But I found out the performance of int8 is much slower than fp16.
with trtexec, fp16 reaches 346.861 qps, and int8 reaches 217.914 qps.
Here is the model with quanziation/dequantization node epoch_15.onnx (1.7 MB)
, and here are the model without quanziation/dequantization node epoch_250.onnx (1.6 MB)
Hi , UFF and Caffe Parser have been deprecated from TensorRT 7 onwards, hence request you to try ONNX parser.
Please check the below link for the same.
After our team working on this identified that QAT int inference is slower than fp16 inference is because the model is running in mixed precision. In order to run the whole network with int8 precision, additional Q and DQ layers are required to be inserted between BN and leakyRelu layer.

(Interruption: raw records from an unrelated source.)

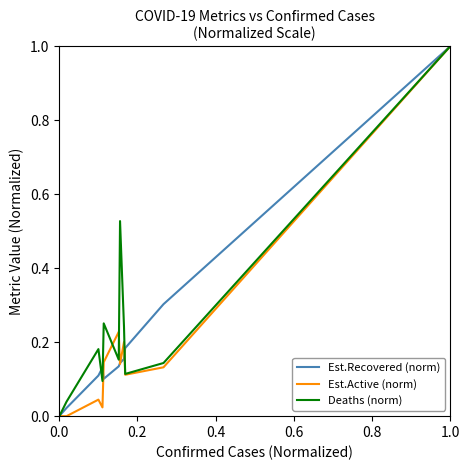

What is the maximum value for Est.Recovered (norm)?

1.0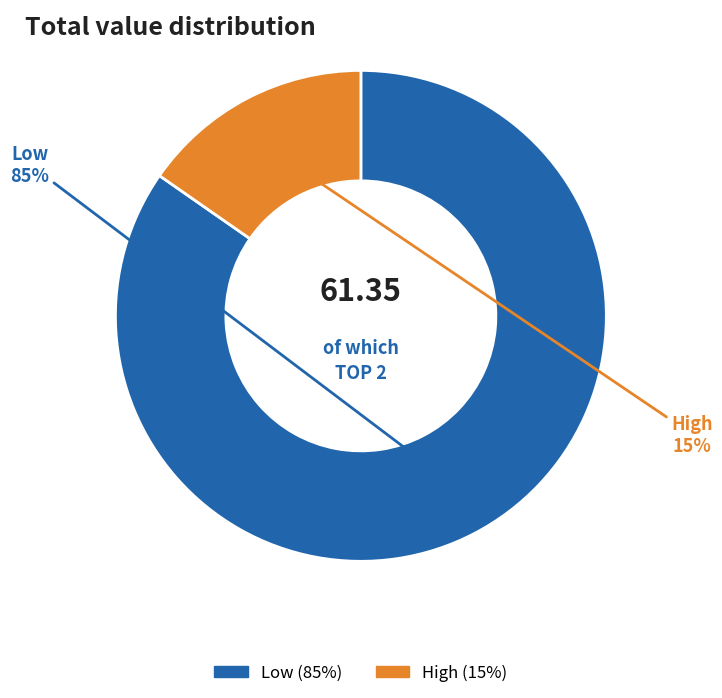

Count the number of slices in the pie.

2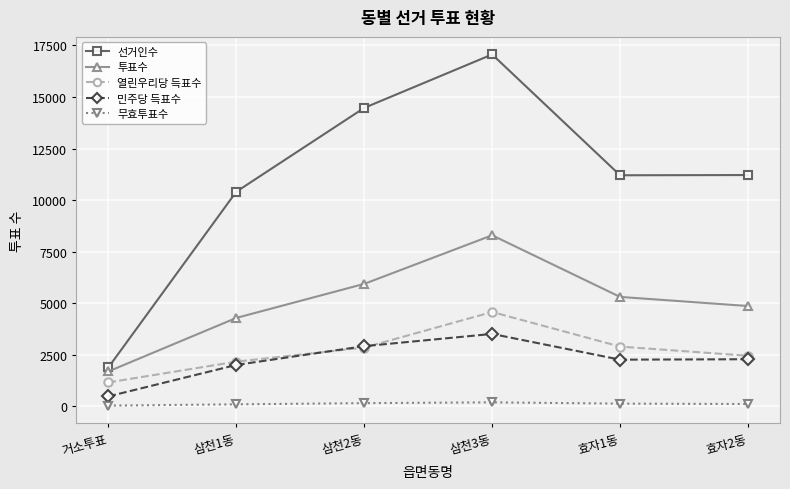

What is the label of the 4th point from the right?

삼천2동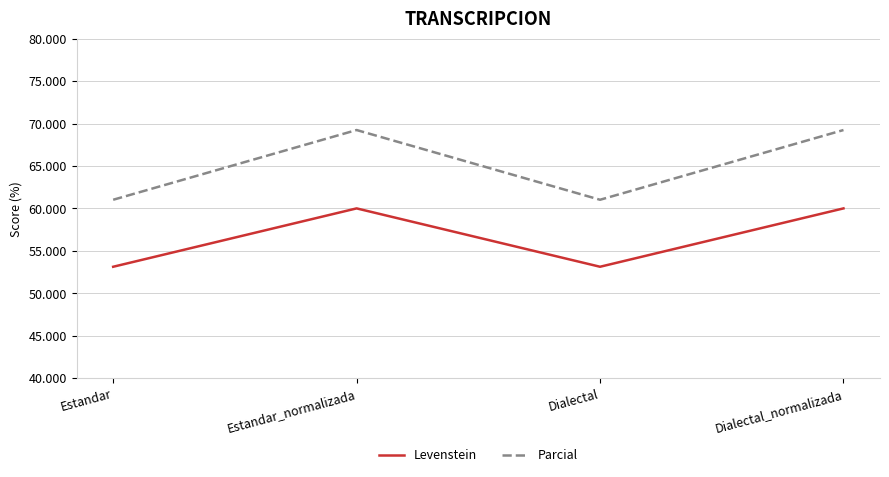

What position from the left is Estandar?

1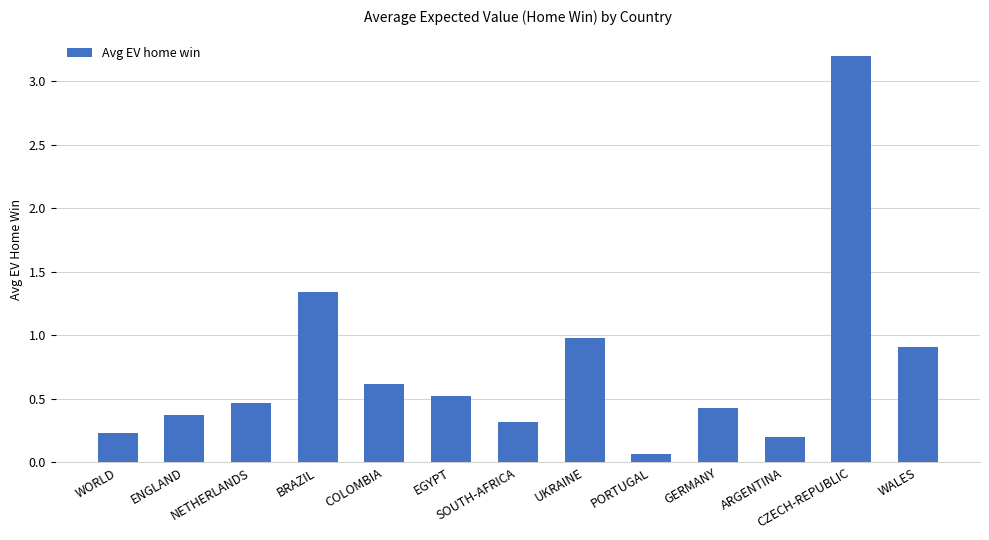

What is the maximum value shown in the chart?

3.2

Just wanted to share some of our observations. Hope that helps fellow developers and saves some headaches.
First of all it is recommended to read and re-read Explicit-Quantization part of TensorRT docs, especially Q/DQ Layer-Placement Recommendations section. Most of the behaviour we were trying to get our heads around is actually explained there.
For example, the fact that we might need to place Q/DQ nodes before element-wise addition to fuse and quantise it in residual layers (like in Resnets or CSPDarknets). So build your engine with --verbose flag, check logs - look for Engine Layer Information part which we found the most useful, and try experimenting with additional Q/DQ nodes.
Also in addition to @spolisetty’s observations with LeakyReLU, we also had to place additional Q/DQ nodes between BN and SiLU layers to force them to run in int8. As we understand and as mentioned in the docs they are not fused and quantised by default because “It’s sometimes useful to preserve the higher-precision dequantized output. For example, we can want to follow the linear operation by an activation function (SiLU, in the following diagram) that requires higher precision to improve network accuracy.” But in our case we did not have any drops in performance with QAT training.
Have a look at Quantizing Resnet50 — pytorch-quantization master documentation. There is an example how a residual quantizer is inserted in BasicBlock and Bottleneck layers. You need to 1) initialize additional quantizer in those layers with BN and LeakyReLU and 2) then change forward call so the input goes from BN to that quantizer firtst and then to LeakyReLU.